Ils ont osé.....

Les dirigeants du parti Syriza de Grèce ont osé recourir à leur peuple pour confirmer leur choix de ne pas accepter le diktat de la technocratie financière européenne et internationale. Leur courage politique et surtout la confiance qu'ils ont placé en leur peuple afin de leur indiquer la voie à suivre mérite d'être salués.

En Afrique, nous avons été objet, tout au long des différents programmes d'ajustement structurel, de diktats semblables qui nous ont enlevé la maîtrise de notre destin et toute ambition de développement réduite à une succession de cadres stratégiques de lutte contre la pauvreté.
Les prêteurs prescrivent nos priorités et nous endettent pour les mettre en œuvre. Puis, ils nous indiquent comment dépenser les prêts et aussi comment rembourser leurs crédits. Au final, de bout en bout, c'est celui qui paye qui décide. Mais quant les difficultés inévitablement surgissent, nous sommes les seuls responsables et les seuls à rembourser.
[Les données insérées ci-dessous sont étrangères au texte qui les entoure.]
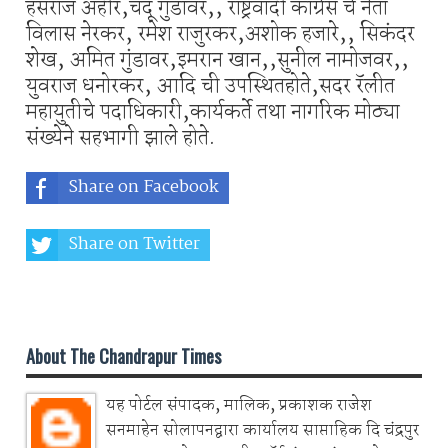
हंसराज अहीर,चंदू गुंडावर,, राष्ट्रवादी कांग्रेस चे नेता
विलास नेरकर, रमेश राजुरकर,अशोक हजारे,, सिकंदर
शेख, अमित गुंडावर,इमरान खान,,सुनील नामोजवर,,
युवराज धनोरकर, आदि ची उपस्थितहोते,सदर रॅलीत
महायुतीचे पदाधिकारी,कार्यकर्ते तथा नागरिक मोठ्या
संख्येने सहभागी झाले होते.
Share on Facebook
Share on Twitter
Share on Whatsapp
About The Chandrapur Times
यह पोर्टल संपादक, मालिक, प्रकाशक राजेश
सनमाहेन सोलापनद्वारा कार्यालय साप्ताहिक दि चंद्रपुर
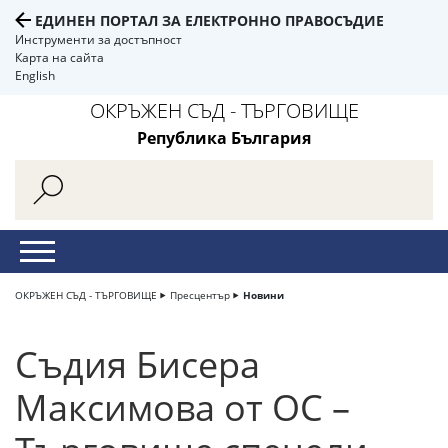
ЕДИНЕН ПОРТАЛ ЗА ЕЛЕКТРОННО ПРАВОСЪДИЕ
Инструменти за достъпност
Карта на сайта
English
ОКРЪЖЕН СЪД - ТЪРГОВИЩЕ
Република България
ОКРЪЖЕН СЪД - ТЪРГОВИЩЕ
Пресцентър
Новини
Съдия Бисера
Максимова от ОС –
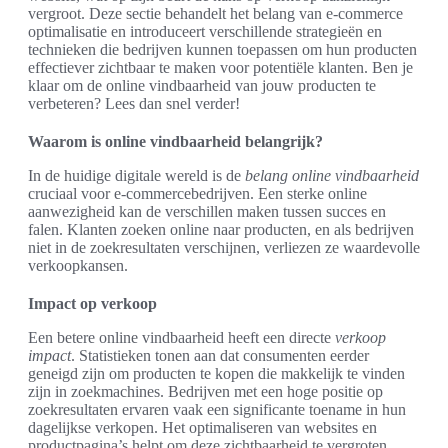
vergroot. Deze sectie behandelt het belang van e-commerce
optimalisatie en introduceert verschillende strategieën en
technieken die bedrijven kunnen toepassen om hun producten
effectiever zichtbaar te maken voor potentiële klanten. Ben je
klaar om de online vindbaarheid van jouw producten te
verbeteren? Lees dan snel verder!
Waarom is online vindbaarheid belangrijk?
In de huidige digitale wereld is de
belang online vindbaarheid
cruciaal voor e-commercebedrijven. Een sterke online
aanwezigheid kan de verschillen maken tussen succes en
falen. Klanten zoeken online naar producten, en als bedrijven
niet in de zoekresultaten verschijnen, verliezen ze waardevolle
verkoopkansen.
Impact op verkoop
Een betere online vindbaarheid heeft een directe
verkoop
impact
. Statistieken tonen aan dat consumenten eerder
geneigd zijn om producten te kopen die makkelijk te vinden
zijn in zoekmachines. Bedrijven met een hoge positie op
zoekresultaten ervaren vaak een significante toename in hun
dagelijkse verkopen. Het optimaliseren van websites en
productpagina’s helpt om deze zichtbaarheid te vergroten.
Des esprits malins me rétorqueront : mais pourquoi les dirigeants acceptent-ils d'endetter le pays à ces conditions ? Chacun a sa réponse à cette question. Ayant été impliqué dans la gestion des affaires publiques au haut niveau, mon avis est que c'est surtout le manque de confiance en notre peuple.
J'ai participé à des débats houleux sur le refus du diktat des prêteurs et la recherche de modalités supportables de remboursement de nos dettes. Mais la décision finale a toujours été du côté d'une majorité qui recommandent la modération. Mais le prêteur fini toujours par avoir le dernier mot.
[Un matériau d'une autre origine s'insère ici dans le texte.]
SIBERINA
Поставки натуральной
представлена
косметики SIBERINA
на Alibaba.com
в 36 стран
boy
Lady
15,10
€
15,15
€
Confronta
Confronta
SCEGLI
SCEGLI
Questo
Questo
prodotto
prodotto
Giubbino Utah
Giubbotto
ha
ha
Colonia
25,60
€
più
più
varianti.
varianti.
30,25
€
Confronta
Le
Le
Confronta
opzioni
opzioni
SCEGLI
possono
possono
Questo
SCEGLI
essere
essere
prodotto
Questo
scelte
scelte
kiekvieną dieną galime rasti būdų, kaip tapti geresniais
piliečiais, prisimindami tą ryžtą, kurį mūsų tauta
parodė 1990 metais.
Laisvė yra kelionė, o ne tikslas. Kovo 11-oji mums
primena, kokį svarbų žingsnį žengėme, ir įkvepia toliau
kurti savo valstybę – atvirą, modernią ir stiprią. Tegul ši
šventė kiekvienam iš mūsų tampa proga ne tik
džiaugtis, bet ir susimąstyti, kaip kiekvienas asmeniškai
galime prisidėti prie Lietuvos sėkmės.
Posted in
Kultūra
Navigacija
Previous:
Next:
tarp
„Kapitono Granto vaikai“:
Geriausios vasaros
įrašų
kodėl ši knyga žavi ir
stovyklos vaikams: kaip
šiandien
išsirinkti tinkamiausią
Les arguments évoqués sont les difficultés à faire accepter les sacrifices inévitables en cas de rupture et surtout la peur viscérale de recourir au peuple pour aider à identifier et à tenir une position acceptable de négociation comme vient de le faire le Premier ministre et les dirigeants de Syriza.
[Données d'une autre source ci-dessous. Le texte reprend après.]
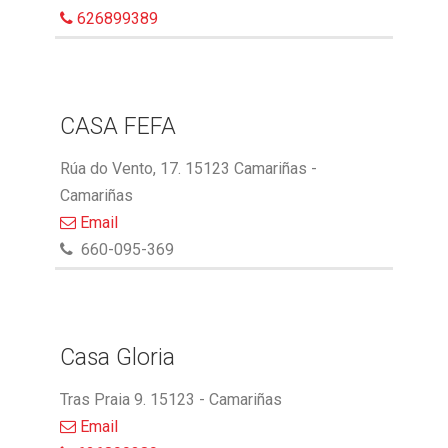
626899389
CASA FEFA
Rúa do Vento, 17. 15123 Camariñas -
Camariñas
Email
660-095-369
Casa Gloria
Tras Praia 9. 15123 - Camariñas
Email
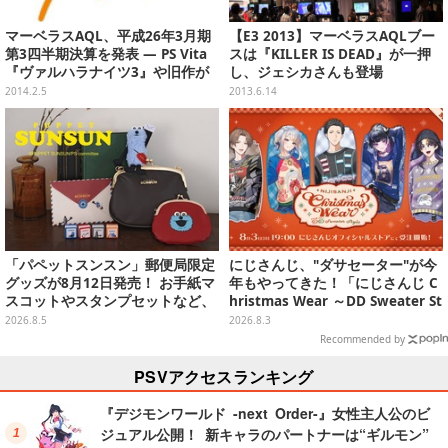
マーベラスAQL、平成26年3月期
【E3 2013】マーベラスAQLブー
第3四半期決算を発表 ― PS Vita
スは『KILLER IS DEAD』が一押
『ヴァルハラナイツ3』や旧作が
し、ジェシカさんも登場
好調に推移
2014.2.5
2013.6.14
「パペットスンスン」郵便局限定
にじさんじ、"ダサセーター"が今
グッズが8月12日発売！ お手紙マ
年もやってきた！「にじさんじ C
スコットやスタンプセットなど、
hristmas Wear ～DD Sweater St
可愛すぎる全5アイテムがライン
yle～」グッズが受注販売へ―狂
2026.8.5
2026.8.3
ナップ
蘭メロコも「何からツッコめばい
Recommended by
い」と困惑
PSVアクセスランキング
『デジモンワールド -next Order-』女性主人公のビ
ジュアル公開！ 新キャラのパートナーは“ギルモン”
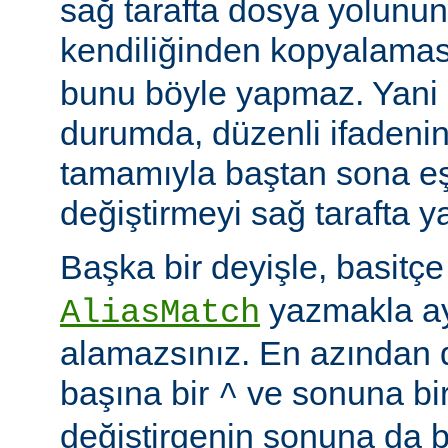
sağ tarafta dosya yolunu
kendiliğinden kopyalamas
bunu böyle yapmaz. Yani
durumda, düzenli ifadenin
tamamıyla baştan sona eş
değiştirmeyi sağ tarafta y
Başka bir deyişle, basitç
yazmakla ayn
AliasMatch
alamazsınız. En azından d
başına bir
ve sonuna bi
^
değiştirgenin sonuna da b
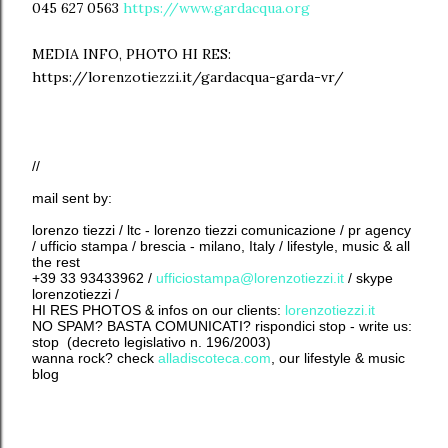
045 627 0563
https://www.gardacqua.org
MEDIA INFO, PHOTO HI RES:
https://lorenzotiezzi.it/gardacqua-garda-vr/
//
mail sent by:
lorenzo tiezzi / ltc - lorenzo tiezzi comunicazione / pr agency
/ ufficio stampa / brescia - milano, Italy / lifestyle, music & all
the rest
+39 33 93433962 /
ufficiostampa@lorenzotiezzi.it
/ skype
lorenzotiezzi /
HI RES PHOTOS & infos on our clients:
lorenzotiezzi.it
NO SPAM? BASTA COMUNICATI? rispondici stop - write us:
stop (decreto legislativo n. 196/2003)
wanna rock? check
alladiscoteca.com
, our lifestyle & music
blog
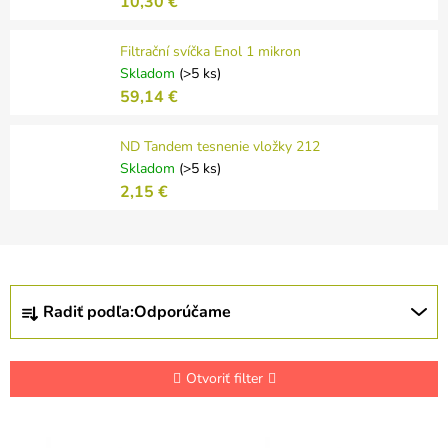
10,30 €
Filtrační svíčka Enol 1 mikron
Skladom
(>5 ks)
59,14 €
ND Tandem tesnenie vložky 212
Skladom
(>5 ks)
2,15 €
R
Radiť podľa:
Odporúčame
a
d
e
n
Otvoriť filter
i
e
V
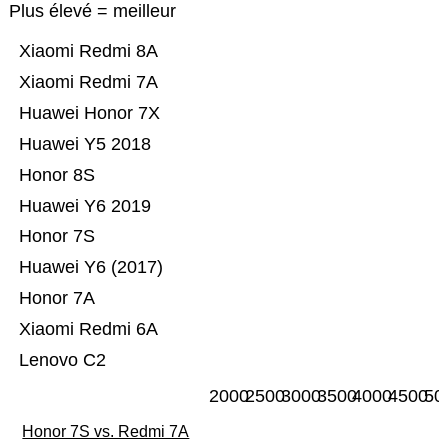
Plus élevé = meilleur
Xiaomi Redmi 8A
Xiaomi Redmi 7A
Huawei Honor 7X
Huawei Y5 2018
Honor 8S
Huawei Y6 2019
Honor 7S
Huawei Y6 (2017)
Honor 7A
Xiaomi Redmi 6A
Lenovo C2
2000
2500
3000
3500
4000
4500
50
Honor 7S vs. Redmi 7A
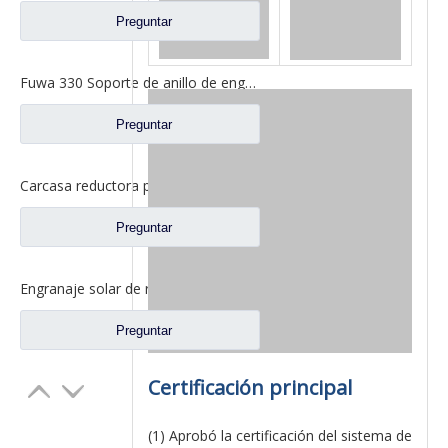
Preguntar
Fuwa 330 Soporte de anillo de engranaje interno para Fuwa 330 Axle Ford Truck Repuestos FC0040M0-8
Preguntar
Carcasa reductora principal para repuestos de camiones Ford con eje Fuwa 2SBA0001A0-7
Preguntar
Engranaje solar de rueda Fuwa 330 para piezas de camión Fuwa BN0407B0-3
Preguntar
Certificación principal
(1) Aprobó la certificación del sistema de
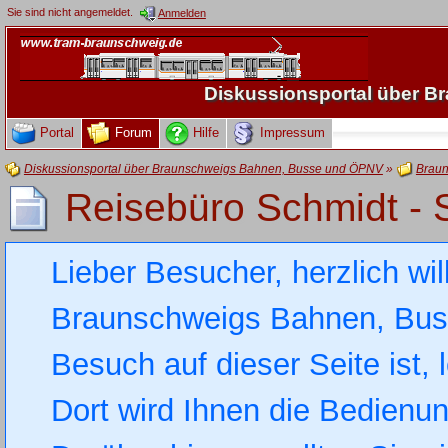
Sie sind nicht angemeldet.
Anmelden
Diskussionsportal über 
Portal
Forum
Hilfe
Impressum
Diskussionsportal über Braunschweigs Bahnen, Busse und ÖPNV
»
Braun
Reisebüro Schmidt -
Lieber Besucher, herzlich wi
Braunschweigs Bahnen, Busse
Besuch auf dieser Seite ist, 
Dort wird Ihnen die Bedienung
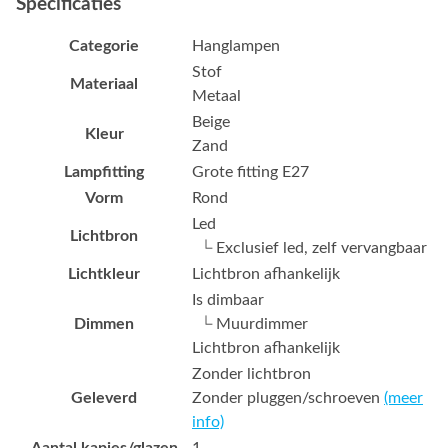
Specificaties
Categorie
Hanglampen
Stof
Materiaal
Metaal
Beige
Kleur
Zand
Lampfitting
Grote fitting E27
Vorm
Rond
Led
Lichtbron
└ Exclusief led, zelf vervangbaar
Lichtkleur
Lichtbron afhankelijk
Is dimbaar
Dimmen
└ Muurdimmer
Lichtbron afhankelijk
Zonder lichtbron
Geleverd
Zonder pluggen/schroeven
(meer
info)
Les politiques de Syriza ont osé prendre l'opinion du peuple grecque. Ils repartent aux négociations plus solides avec un mandat certes difficile mais claire. Ce qui vient de se passer en Grèce ces derniers jours nous enseigne que les politiques doivent toujours avoir confiance au peuple. Prendre son avis ne gêne en rien, mais au contraire renforce et rend plus légitimes leurs choix et leurs décisions.